04 Jun How to Calculate the Weight of Your Tiny Home and why it is So Important!
Today I was reminded of the importance of calculating the weight of your tiny house, BEFORE you build. Yes, the stress is on before. I am in a Tiny House group and one of the members was asking for suggestions on how to cut down the weight of her almost finished THOW. They had already maxed out the trailer weight and hadn’t yet finished the interior. It is a huge problem with no fast, easy fixes at this point. It impresses the extremely important concept of pre-engineering the project, which from her story, had not been done.
Calculating the weight of your tiny house beforehand might seem to be an overwhelming task, but it must be done. You can’t even think about what kind of trailer to start with if you don’t know the weight of the load it will need to bear.
And, not taking certain things into consideration could have dangerous consequences.
How is the weight of a tiny house calculated?
A tiny house’s weight is made up of the trailer that the house sits on, the materials you build your house with, and the contents of your tiny home. The trailer itself needs to be included in the calculation when considering the weight of your tiny home. If you purchase a trailer from a specific trailer/hauler dealer they should be able to give you specific weights for the axels, trailer, tongue, and hitch.
As a reminder from a recent blog post “How to Tow a Tiny House: TinyHouseBuild.com Digital Workshop,” it’s important to know the weight of your Tiny House, but it’s equally important to know the weight distribution of the build. The side-to-side weight distribution is vital to safe towing practices. I’m sure you’ve seen the sign on the highway of the truck tipping over on a tight curve, right? Don’t let this be you! Pay close attention to the way you distribute weight around your moveable Tiny House.
While your Tiny House is not a caravan, the illustration below will help you with loading your Tiny Home and weight distribution. Heavy things can be placed at the middle or back of your tiny, to make sure your tiny is stable during transport.

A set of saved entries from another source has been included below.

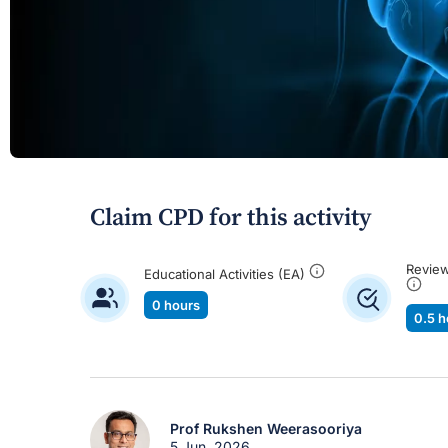
Claim CPD for this activity
Review
Educational Activities (EA)
0 hours
0.5 h
Prof Rukshen Weerasooriya
5 Jun, 2026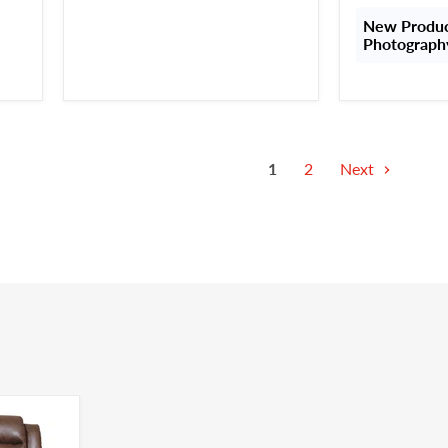
New Product
Photograph
1
2
Next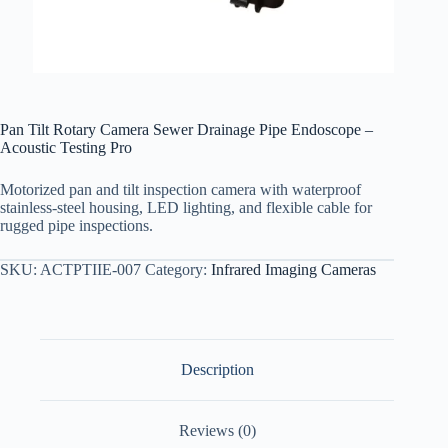
Pan Tilt Rotary Camera Sewer Drainage Pipe Endoscope –
Acoustic Testing Pro
Motorized pan and tilt inspection camera with waterproof
stainless-steel housing, LED lighting, and flexible cable for
rugged pipe inspections.
SKU:
ACTPTIIE-007
Category:
Infrared Imaging Cameras
Description
Reviews (0)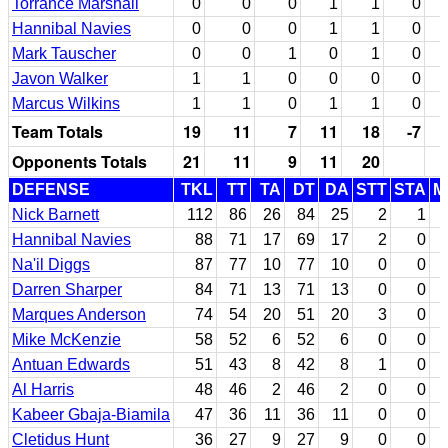
Torrance Marshall
0
0
0
1
1
0
Hannibal Navies
0
0
0
1
1
0
Mark Tauscher
0
0
1
0
1
0
Javon Walker
1
1
0
0
0
0
Marcus Wilkins
1
1
0
1
1
0
Team Totals
19
11
7
11
18
-7
Opponents Totals
21
11
9
11
20
DEFENSE
TKL
TT
TA
DT
DA
STT
STA
M
Nick Barnett
112
86
26
84
25
2
1
Hannibal Navies
88
71
17
69
17
2
0
Na'il Diggs
87
77
10
77
10
0
0
Darren Sharper
84
71
13
71
13
0
0
Marques Anderson
74
54
20
51
20
3
0
Mike McKenzie
58
52
6
52
6
0
0
Antuan Edwards
51
43
8
42
8
1
0
Al Harris
48
46
2
46
2
0
0
Kabeer Gbaja-Biamila
47
36
11
36
11
0
0
Cletidus Hunt
36
27
9
27
9
0
0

Tongue weight is “the downward force that the tongue of the trailer applies to the hitch of the tow vehicle.” Knowing the tongue weight of your tiny house is critical for a safe tow. When you measure your trailer’s tongue weight with a tongue scale, you can verify the other hitch components are capable of safely towing the weight of your tiny house load. Ideally your Tongue Weight should be between 9% and 15% of the Tiny House total weight. So, if your house weighs 10,000 lbs., your Tongue Weight should be no more than 1,500 lbs. Remember to add a buffer for the weight you will be carrying in the bed of your truck. Some standard trucks are not designed to carry a lot of weight on their hitch. Many Tiny Housers prefer a dually.

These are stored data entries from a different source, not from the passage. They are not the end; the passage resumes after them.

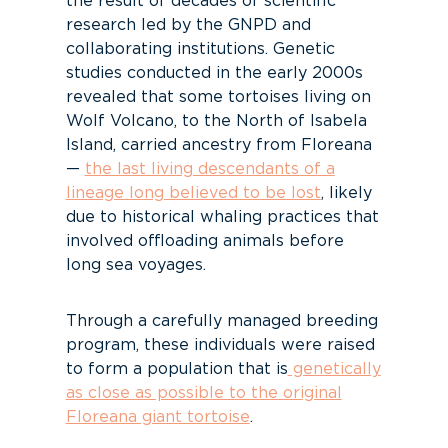
the result of decades of scientific
research led by the GNPD and
collaborating institutions. Genetic
studies conducted in the early 2000s
revealed that some tortoises living on
Wolf Volcano, to the North of Isabela
Island, carried ancestry from Floreana
—
the last living descendants of a
lineage long believed to be lost
, likely
due to historical whaling practices that
involved offloading animals before
long sea voyages.
Through a carefully managed breeding
program, these individuals were raised
to form a population that is
genetically
as close as possible to the original
Floreana giant tortoise
.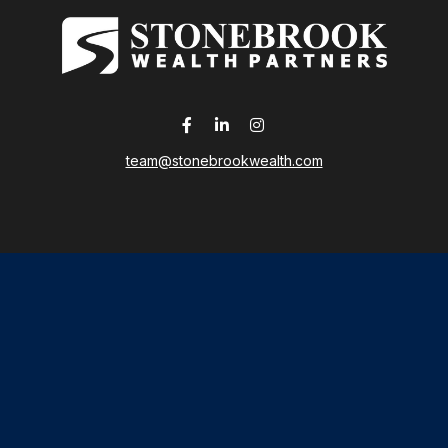
team@stonebrookwealth.com
LPL
Financial Form CRS
 the background of your financial professional on FINRA's
Broker
ding accurate information. The information in this material is not i
idual situation. Some of this material was developed and produced b
tative, broker - dealer, state - or SEC - registered investment advis
n, and should not be considered a solicitation for the purchase or sa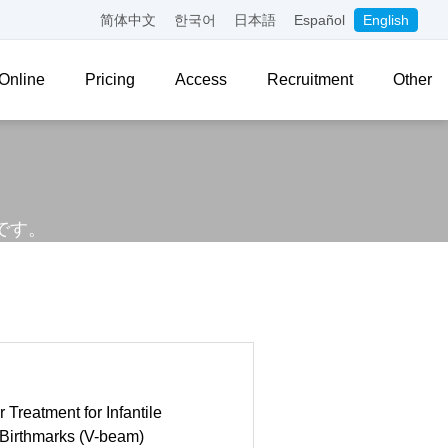
简体中文
한국어
日本語
Español
English
Online
Pricing
Access
Recruitment
Other
。
です。
 Treatment for Infantile
Birthmarks (V-beam)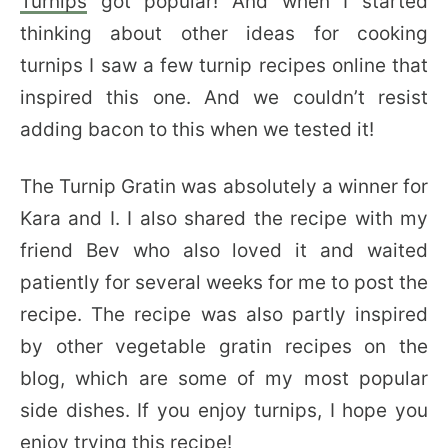
Turnips
got popular! And when I started
thinking about other ideas for cooking
turnips I saw a few turnip recipes online that
inspired this one. And we couldn’t resist
adding bacon to this when we tested it!
The Turnip Gratin was absolutely a winner for
Kara and I. I also shared the recipe with my
friend Bev who also loved it and waited
patiently for several weeks for me to post the
recipe. The recipe was also partly inspired
by other vegetable gratin recipes on the
blog, which are some of my most popular
side dishes. If you enjoy turnips, I hope you
enjoy trying this recipe!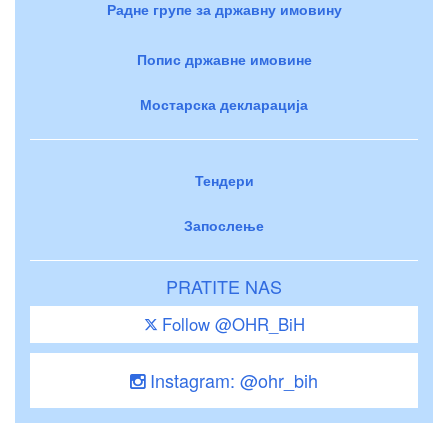
Радне групе за државну имовину
Попис државне имовине
Мостарска декларација
Тендери
Запослење
PRATITE NAS
Follow @OHR_BiH
Instagram: @ohr_bih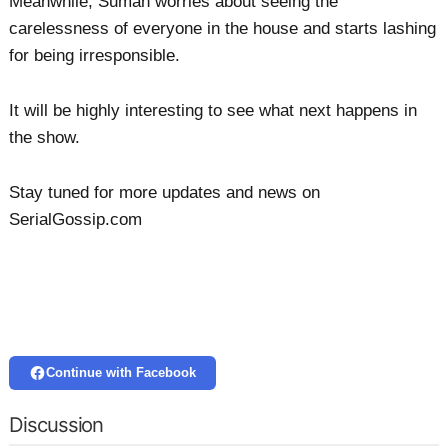
Meanwhile, Suman worries about seeing the
carelessness of everyone in the house and starts lashing
for being irresponsible.
It will be highly interesting to see what next happens in
the show.
Stay tuned for more updates and news on
SerialGossip.com
Continue with Facebook
Discussion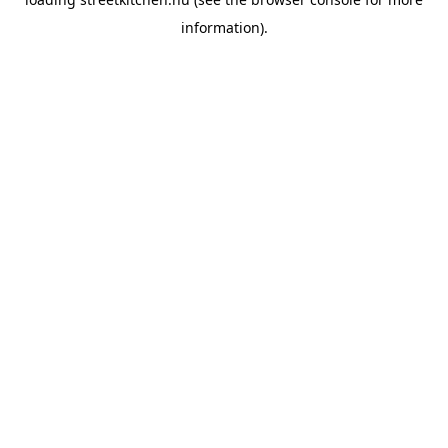
information).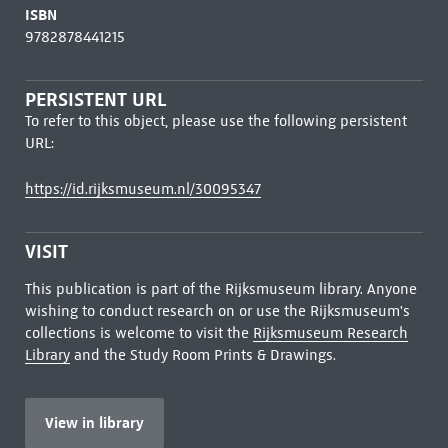
ISBN
9782878441215
PERSISTENT URL
To refer to this object, please use the following persistent
URL:
https://id.rijksmuseum.nl/30095347
VISIT
This publication is part of the Rijksmuseum library. Anyone
wishing to conduct research on or use the Rijksmuseum's
collections is welcome to visit the
Rijksmuseum Research
Library
and the Study Room Prints & Drawings.
View in library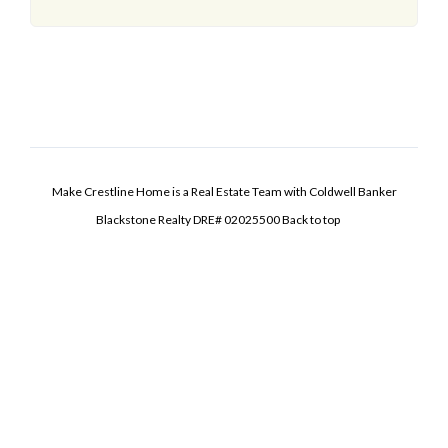
Make Crestline Home is a Real Estate Team with Coldwell Banker
Blackstone Realty DRE# 02025500
Back to top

Gross Vehicle Weight (GVW): The total combined weight of the trailer and everything on it. This is basically the entire “vehicle” weight.

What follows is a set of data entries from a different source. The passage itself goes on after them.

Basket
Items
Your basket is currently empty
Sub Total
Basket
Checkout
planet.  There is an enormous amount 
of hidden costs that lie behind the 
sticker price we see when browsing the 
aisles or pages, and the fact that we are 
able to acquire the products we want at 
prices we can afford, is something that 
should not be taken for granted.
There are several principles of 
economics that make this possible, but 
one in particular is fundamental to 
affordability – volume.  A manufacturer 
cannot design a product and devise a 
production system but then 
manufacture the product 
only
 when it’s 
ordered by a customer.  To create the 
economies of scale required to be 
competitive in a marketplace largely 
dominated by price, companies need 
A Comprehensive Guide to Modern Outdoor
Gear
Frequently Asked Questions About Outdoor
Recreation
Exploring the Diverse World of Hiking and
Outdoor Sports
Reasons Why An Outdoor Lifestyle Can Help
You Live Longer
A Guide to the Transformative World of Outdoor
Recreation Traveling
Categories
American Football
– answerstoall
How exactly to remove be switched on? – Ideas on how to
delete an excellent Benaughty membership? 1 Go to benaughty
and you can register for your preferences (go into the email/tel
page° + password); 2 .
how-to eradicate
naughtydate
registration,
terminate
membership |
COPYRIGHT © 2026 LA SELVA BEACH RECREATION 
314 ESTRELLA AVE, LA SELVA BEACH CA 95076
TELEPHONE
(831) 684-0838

Gross Axle Weight Rating (GAWR): This is the maximum distributed weight that an axle can bear. Common values range from 4000-7000 lbs GAWR per axle.
Gross Vehicle Weight Rating (GVWR): This is the maximum GVW that a trailer can bear without buckling/bending. This should be in the trailer’s specification sheet.
Gross Combination Weight Rating (GCWR): This the combined total weight of the GVW of the trailer and the GVW of the towing vehicle.
You can calculate the Weight of your Tiny Home DURING the Build
1st. Weigh your empty trailer and 2nd. Weigh the materials you use. It is a tedious task, but doing this calculation will give you a ball park estimate of your final weight, which is better than nothing. If you purchase Tiny House plans, there will be an estimate of weight, but keep in mind this is before you add your furniture, appliances and clothing.
I found this Article to be very informative and it goes into great detail on all elements of how to calculate your weight, right down to your appliances, furniture and even your clothes.
In closing, Tiny Houses can vary greatly in both sizes and weights. Smaller houses tend to be lighter and more mobile. Larger houses, on the other hand, are more difficult to move but often provide much better amenities. If you already have a tow vehicle, you may want to search for a home that you can tow with what you already own. This way, you’ll have a vehicle you’re already comfortable with, plus save you some money as well.
Do your homework & your research, and as always, be safe and enjoy the journey!